Mentre in tutto il mondo ferve la ricerca di un possibile antivirale attivo contro il nuovo coronavirus, in Europa i batteri che provocano infezioni alimentari possono contare su un aumento della propria capacità di resistere agli antibiotici, con alcune eccezioni. È questo il responso del nuovo rapporto sull’antibiotico-resistenza nelle zoonosi stilato da Efsa insieme al Centro europeo per la prevenzione e il controllo delle malattie (Ecdc), che illustra quanto riscontrato negli uomini, negli animali da allevamento e negli alimenti nel periodo 2017-2018: e non si tratta di buone notizie, soprattutto per l’Italia, che in molte delle rilevazioni è tra i paesi peggiori.

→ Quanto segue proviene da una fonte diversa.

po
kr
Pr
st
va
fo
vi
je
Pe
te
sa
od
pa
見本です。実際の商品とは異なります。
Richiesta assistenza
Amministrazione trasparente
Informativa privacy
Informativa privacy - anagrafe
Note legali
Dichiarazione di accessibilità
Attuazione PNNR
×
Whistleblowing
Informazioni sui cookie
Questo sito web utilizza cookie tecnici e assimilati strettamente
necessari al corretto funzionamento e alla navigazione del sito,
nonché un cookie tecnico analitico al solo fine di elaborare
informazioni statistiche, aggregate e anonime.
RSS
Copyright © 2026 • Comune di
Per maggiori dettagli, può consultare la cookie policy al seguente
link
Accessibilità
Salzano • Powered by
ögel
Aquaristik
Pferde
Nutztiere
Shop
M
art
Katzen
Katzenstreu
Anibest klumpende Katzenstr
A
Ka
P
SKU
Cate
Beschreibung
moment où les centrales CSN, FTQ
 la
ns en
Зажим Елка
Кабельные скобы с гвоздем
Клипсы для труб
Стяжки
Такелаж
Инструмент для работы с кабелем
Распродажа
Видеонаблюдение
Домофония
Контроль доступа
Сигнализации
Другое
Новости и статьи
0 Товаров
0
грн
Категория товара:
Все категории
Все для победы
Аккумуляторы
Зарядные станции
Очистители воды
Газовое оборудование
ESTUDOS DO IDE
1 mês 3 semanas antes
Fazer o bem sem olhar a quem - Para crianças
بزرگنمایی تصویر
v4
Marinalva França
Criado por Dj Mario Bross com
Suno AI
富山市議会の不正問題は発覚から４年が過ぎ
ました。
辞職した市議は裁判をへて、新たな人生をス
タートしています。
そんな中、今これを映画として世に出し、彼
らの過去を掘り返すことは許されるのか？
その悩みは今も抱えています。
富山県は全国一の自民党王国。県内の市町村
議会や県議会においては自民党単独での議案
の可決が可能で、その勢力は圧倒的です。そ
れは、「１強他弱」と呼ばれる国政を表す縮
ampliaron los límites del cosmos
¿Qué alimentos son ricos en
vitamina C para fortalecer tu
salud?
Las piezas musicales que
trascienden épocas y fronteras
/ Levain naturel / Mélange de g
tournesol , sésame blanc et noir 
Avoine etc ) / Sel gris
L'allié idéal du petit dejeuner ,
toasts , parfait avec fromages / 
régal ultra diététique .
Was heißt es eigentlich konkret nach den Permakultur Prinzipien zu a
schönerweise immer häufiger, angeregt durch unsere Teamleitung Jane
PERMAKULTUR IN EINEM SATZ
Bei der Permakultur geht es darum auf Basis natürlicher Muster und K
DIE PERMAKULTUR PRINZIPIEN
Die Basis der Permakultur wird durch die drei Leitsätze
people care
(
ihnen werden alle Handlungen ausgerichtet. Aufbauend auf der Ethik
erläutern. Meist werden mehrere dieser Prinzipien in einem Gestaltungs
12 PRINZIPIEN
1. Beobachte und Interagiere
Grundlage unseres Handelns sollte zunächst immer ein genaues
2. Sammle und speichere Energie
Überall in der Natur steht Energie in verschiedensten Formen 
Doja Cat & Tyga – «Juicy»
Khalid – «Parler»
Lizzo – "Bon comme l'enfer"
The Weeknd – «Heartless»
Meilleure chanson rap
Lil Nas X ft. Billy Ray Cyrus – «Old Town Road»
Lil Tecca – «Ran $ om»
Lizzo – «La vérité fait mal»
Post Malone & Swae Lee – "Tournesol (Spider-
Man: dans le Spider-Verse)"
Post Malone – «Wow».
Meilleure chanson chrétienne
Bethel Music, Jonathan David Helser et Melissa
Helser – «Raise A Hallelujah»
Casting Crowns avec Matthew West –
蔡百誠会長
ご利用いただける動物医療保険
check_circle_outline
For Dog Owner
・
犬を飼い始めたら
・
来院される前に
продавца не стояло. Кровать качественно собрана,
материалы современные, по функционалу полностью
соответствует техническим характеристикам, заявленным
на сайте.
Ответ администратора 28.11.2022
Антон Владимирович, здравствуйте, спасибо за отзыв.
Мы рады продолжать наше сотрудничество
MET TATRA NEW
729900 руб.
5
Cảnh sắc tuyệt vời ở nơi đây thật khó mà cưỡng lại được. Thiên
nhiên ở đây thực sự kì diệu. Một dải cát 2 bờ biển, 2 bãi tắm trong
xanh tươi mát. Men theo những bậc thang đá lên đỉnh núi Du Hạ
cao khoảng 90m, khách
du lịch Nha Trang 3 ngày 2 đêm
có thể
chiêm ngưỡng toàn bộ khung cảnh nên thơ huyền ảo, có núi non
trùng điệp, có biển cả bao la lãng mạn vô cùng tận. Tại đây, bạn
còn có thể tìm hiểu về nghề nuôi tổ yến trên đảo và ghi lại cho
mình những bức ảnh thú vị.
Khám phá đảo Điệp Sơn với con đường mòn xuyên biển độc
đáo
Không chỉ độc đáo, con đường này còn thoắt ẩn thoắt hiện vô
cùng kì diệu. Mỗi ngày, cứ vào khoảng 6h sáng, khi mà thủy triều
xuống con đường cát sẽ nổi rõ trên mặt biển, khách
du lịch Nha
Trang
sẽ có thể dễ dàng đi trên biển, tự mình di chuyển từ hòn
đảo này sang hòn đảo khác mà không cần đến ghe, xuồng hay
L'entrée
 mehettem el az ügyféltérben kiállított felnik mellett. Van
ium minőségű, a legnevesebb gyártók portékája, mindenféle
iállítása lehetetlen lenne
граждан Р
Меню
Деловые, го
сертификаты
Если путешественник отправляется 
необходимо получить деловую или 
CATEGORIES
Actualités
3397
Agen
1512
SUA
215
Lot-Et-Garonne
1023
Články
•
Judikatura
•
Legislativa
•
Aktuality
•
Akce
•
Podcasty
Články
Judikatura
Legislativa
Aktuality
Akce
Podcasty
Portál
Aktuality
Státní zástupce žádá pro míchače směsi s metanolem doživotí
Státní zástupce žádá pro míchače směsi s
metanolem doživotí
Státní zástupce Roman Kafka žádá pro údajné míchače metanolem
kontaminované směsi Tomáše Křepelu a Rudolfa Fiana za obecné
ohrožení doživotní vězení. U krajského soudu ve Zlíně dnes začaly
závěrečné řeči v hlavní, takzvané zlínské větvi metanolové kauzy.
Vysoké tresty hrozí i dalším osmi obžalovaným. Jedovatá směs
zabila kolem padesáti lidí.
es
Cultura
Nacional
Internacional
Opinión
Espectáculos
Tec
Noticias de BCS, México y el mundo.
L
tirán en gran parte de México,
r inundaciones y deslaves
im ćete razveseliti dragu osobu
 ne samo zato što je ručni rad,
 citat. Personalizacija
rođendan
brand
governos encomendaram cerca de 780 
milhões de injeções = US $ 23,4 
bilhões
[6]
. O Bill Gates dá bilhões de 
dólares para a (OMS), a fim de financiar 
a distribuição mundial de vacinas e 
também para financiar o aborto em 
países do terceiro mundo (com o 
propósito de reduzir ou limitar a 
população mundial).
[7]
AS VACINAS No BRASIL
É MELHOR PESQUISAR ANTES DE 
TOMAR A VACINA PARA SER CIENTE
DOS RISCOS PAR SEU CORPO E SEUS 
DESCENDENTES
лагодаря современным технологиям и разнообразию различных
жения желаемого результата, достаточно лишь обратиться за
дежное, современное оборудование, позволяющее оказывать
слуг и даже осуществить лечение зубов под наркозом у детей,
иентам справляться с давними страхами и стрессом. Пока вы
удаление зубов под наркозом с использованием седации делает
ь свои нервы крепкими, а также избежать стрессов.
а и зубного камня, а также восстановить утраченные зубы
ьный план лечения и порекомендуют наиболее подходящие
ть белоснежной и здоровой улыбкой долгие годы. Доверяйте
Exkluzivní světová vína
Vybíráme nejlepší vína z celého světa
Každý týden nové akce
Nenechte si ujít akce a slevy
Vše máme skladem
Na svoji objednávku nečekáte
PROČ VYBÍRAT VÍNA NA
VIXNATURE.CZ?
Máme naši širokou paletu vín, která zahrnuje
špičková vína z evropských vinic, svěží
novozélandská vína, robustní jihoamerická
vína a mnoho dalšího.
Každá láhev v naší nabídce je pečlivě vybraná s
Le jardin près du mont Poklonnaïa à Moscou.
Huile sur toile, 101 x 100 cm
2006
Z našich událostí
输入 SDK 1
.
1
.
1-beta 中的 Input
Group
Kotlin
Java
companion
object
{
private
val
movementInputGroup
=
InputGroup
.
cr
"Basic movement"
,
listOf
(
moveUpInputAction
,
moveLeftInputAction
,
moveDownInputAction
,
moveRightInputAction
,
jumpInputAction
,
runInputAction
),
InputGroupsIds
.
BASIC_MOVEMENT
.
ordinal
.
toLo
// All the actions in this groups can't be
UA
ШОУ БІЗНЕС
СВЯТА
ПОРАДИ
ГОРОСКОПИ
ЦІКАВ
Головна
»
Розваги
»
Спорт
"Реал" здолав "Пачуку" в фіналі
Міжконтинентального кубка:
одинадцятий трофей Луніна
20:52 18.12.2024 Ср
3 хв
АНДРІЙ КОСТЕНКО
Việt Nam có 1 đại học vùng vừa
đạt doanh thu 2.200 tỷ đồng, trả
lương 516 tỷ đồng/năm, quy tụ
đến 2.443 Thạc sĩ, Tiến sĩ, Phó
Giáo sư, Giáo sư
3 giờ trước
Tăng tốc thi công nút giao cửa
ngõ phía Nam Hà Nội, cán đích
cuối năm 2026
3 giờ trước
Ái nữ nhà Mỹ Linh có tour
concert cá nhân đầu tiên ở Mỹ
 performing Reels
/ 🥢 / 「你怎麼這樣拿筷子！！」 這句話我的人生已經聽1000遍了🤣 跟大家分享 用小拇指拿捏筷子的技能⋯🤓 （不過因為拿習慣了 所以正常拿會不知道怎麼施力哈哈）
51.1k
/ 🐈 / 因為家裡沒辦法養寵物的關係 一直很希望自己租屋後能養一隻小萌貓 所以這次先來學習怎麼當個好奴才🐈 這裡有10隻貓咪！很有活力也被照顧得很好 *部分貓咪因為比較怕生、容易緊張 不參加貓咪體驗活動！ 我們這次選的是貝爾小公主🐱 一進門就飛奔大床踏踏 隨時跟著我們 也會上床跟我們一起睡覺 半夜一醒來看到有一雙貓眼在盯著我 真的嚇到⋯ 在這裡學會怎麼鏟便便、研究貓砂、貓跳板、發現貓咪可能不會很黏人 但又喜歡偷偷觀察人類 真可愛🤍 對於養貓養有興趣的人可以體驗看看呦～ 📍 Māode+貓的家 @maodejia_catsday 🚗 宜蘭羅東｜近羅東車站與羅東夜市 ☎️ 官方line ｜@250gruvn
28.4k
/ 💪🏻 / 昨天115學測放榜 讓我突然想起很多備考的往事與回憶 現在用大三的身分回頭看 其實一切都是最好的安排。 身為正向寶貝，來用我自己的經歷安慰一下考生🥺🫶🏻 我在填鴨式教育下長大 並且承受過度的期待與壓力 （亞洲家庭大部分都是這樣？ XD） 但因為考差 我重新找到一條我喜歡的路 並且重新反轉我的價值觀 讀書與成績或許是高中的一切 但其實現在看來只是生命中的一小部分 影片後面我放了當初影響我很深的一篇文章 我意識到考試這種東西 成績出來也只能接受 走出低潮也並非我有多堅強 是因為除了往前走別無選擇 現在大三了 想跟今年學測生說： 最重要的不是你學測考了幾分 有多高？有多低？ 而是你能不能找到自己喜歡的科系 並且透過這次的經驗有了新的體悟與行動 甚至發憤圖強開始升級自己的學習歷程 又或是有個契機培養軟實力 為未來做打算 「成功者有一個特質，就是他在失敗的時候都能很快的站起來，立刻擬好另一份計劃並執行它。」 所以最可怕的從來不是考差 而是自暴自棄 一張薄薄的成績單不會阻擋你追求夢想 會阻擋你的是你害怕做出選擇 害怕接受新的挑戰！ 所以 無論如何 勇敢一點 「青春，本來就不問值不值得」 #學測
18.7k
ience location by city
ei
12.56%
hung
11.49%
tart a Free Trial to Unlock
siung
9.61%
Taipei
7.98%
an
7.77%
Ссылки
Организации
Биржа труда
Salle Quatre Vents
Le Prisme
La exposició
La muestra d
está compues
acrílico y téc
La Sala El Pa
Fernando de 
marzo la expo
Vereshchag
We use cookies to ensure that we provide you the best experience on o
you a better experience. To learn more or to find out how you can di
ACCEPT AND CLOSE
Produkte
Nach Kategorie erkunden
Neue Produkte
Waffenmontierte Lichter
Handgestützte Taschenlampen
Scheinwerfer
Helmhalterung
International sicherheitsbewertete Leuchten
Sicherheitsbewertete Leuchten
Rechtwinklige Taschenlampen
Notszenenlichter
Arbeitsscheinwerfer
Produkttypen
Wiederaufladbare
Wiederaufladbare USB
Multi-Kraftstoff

Nell’uomo, Campylobacter e i batteri del genere Salmonella stanno diventando sempre più insensibili all’antibiotico più utilizzato, la ciprofloxacina. I microrganismi sono sempre più spesso insensibili a tre o più antibiotici diversi. Lo si vede confrontando i valori di resistenza alla ciprofloxacina ad alte concentrazioni riscontrati nell’uomo: nel 2016 erano l’1,7% dei casi, nel 2018 erano balzati al 4,6%.
Sempre nell’uomo, per quanto riguarda il Campylobacter, la situazione è simile.In 16 paesi su 19 esaminati le percentuali di resistenza allo stesso farmaco sono molto elevate. Ppurtroppo la situazione nell’uomo rispecchia quanto accade nel pollame: anche in quel caso c’è un aumento di Salmonella, Campylobacter e anche molti ceppi di Escherichia coli insensibili alla ciprofloxacina.
Il dato è preoccupante, perché la categoria cui appartiene la ciprofloxacina, quella dei fluorochinoloni, è molto importante per l’uomo: qualora dovesse perdere ancora più efficacia ci si troverebbe in difficoltà in molte patologie.
Fortunatamente, resta bassa la resistenza ai fluorochinoloni associati alle cefalosporine di terza generazione, che riescono ancora ad avere la meglio in molte infezioni da Salmonella, e quella degli stessi antibiotici associati ai macrolidi, nel caso del Campylobacyter.
Nel 2018 sono state poi segnalate anche altre resistenze preoccupanti: quella di alcuni ceppi di Salmonella agli antibiotici della categoria dei carbapemeni, cioè quelli a cui ricorrere solo quando tutti gli altri hanno fallito, e il cui uso andrebbe controllato scrupolosamente proprio per mantenerne l’efficacia.
Il rapporto contiene però qualche segnale incoraggiante. Per esempio, tra il 2014 e il 2018 alcuni ceppi presenti negli animali da allevamento hanno migliorato la sensibilità a tutti antibiotici. È il caso dell’E. coli, i cui indici sono migliorati in un quarto degli stati membri.
Nello stesso periodo sembra essere cresciuta anche la sensibilità alla categoria degli antibiotici ß-lattamici di alcuni ceppi pericolosi di E. coli negli animali, un aumento che è stato rilevato nel 40% dei paesi membri. Oltre a questo, è sempre molto bassa la resistenza dell’E. coli e della Salmonella alla colistina, un altro farmaco di ultima istanza, mentre un ceppo di E. coli in grado di annullare l’efficacia dei carbapenemi, presente in Europa, non è stato rilevato né nel pollame né nei tacchini. Infine, in molti paesi la Salmonella Typhimurium che colpisce le persone è meno resistente all’ampicillina e alle tetracicline.
“I risultati positivi negli animali di allevamento e sono incoraggianti perché indicano un miglioramento; dobbiamo tuttavia indagare ulteriormente sulle ragioni di questo cambiamento. La resistenza agli antibiotici è una grave minaccia per la salute pubblica e animale mondiale e richiede un’azione mondiale” ha affermato Marta Hugas, direttrice scientifica di Efsa.
L’Italia, come detto, non esce bene dal rapporto. Come si può facilmente vedere nella sintesi interattiva, che rappresenta ogni tipo di batterio studiato nei diversi tipi di campioni (uomo, polli, galline, tacchini e così via), viene quasi sempre collocata insieme ai paesi dove la resistenza è più alta.